The different ages of the sickled cells lodged in the sinusoids suggest an ongoing sickling of red blood cells in-vivo with a more recent peri- and postoperative ischemia resulting in areas of fresh hemorrhage. The extent and on-going nature of the hepatic injury explains the prolonged time course; the gastrointestinal symptoms worsened over three weeks instead of resolving after one week. While the extent of hepatic damage and the prolongation of the time course can be explained by toxic injury combined with sickle cell trait, there are differences in her presentation from that typically seen in JVS that cannot be attributed to her sickle cell trait. On presentation she was encephalopathic but not hypoglycemic, although hypoglycemia is a classic sign of JVS [7-10]. However, in the distribution of symptoms in a study of 60 patients with JVS, only 19% had documented hypoglycemia, while 97% had vomiting and 43% had loss of consciousness [4]. Furthermore, the only previously described case of Ackee fruit poisoning in the United States did not present with hypoglycemia [9]. Though exceedingly rare in the United States, JVS is endemic to Jamaica and Haiti [4, 8]. This case is unique not only because of the severity of the illness but because it has not been previously described in a patient with sickle cell trait. This is surprising as sickle cell trait reaches up to 30% of the population in areas of West Africa, Haiti, and Jamaica, where Ackee fruit is a dietary staple and where most cases of JVS have been documented [4]. Though this may have been because of paucity of autopsies in these areas, it remains a puzzling point. Hepatic failure secondary to vaso-occlusive crisis in sickle cell disease has also been documented and is often fatal [11, 14–16].

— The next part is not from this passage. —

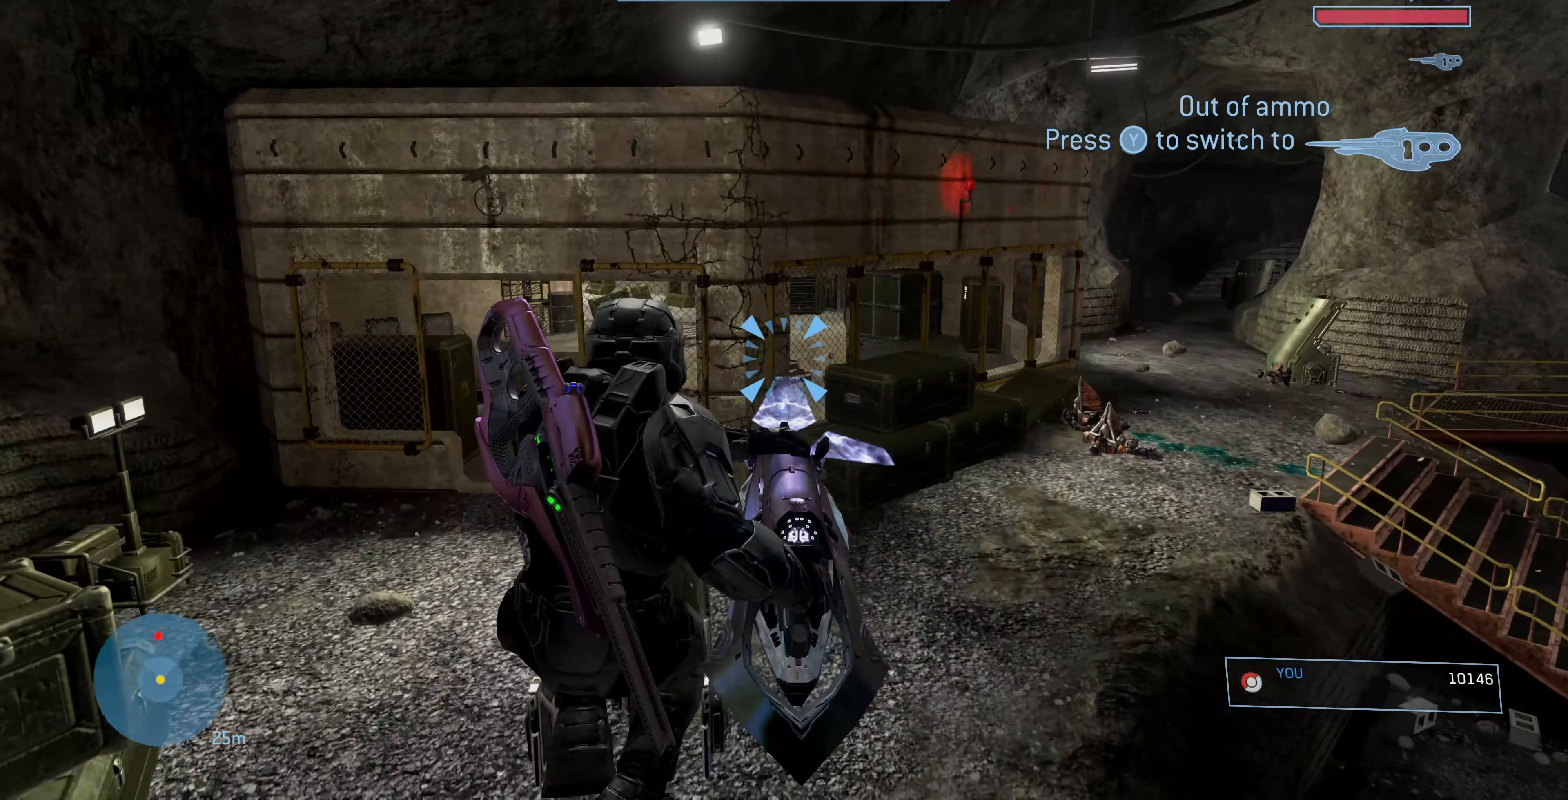
{"buttons": [], "left_stick": "up-left", "right_stick": "down-left", "events": [[166, "CIRCLE", "down"], [266, "CIRCLE", "up"], [400, "right_stick", "down-left"]]}
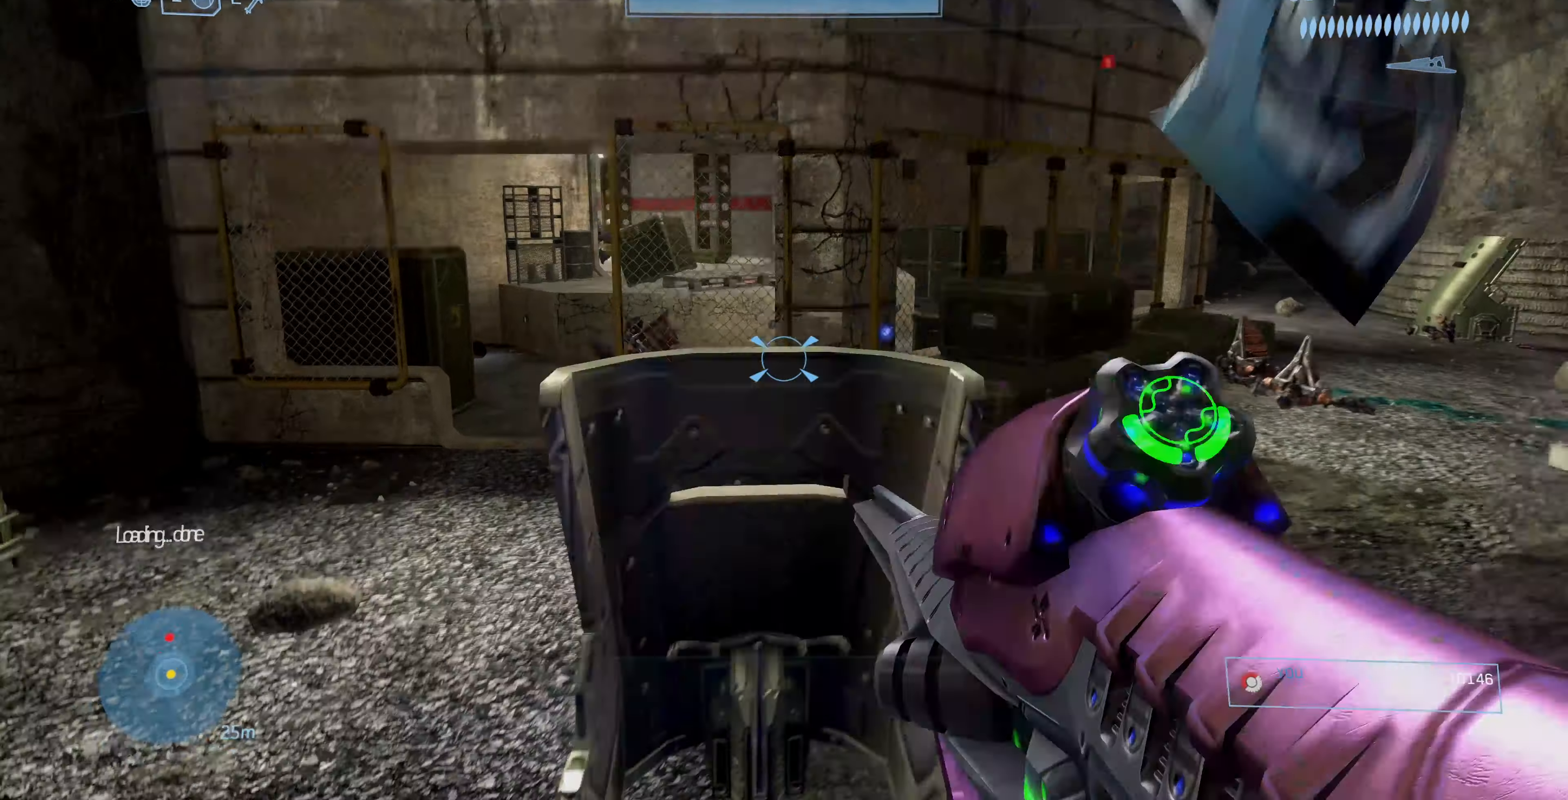
{"buttons": [], "left_stick": "up-left", "right_stick": "down", "events": [[33, "right_stick", "center"], [166, "right_stick", "down-left"], [366, "right_stick", "center"], [500, "right_stick", "down"]]}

This patient most likely suffered from sickle cell trait and not sickle cell disease. This distinction is made based upon the patient's lack of a known blood cell dyscrasia up to the age of 61.

In conclusion, given the patient's history and histopathologic findings, the most likely suspect for the toxic injury is ingestion of Ackee fruit. The toxic hepatocyte injury coupled with sickling-induced ischemic injury, ultimately acting synergistically to cause fulminant hepatic failure, previously not described.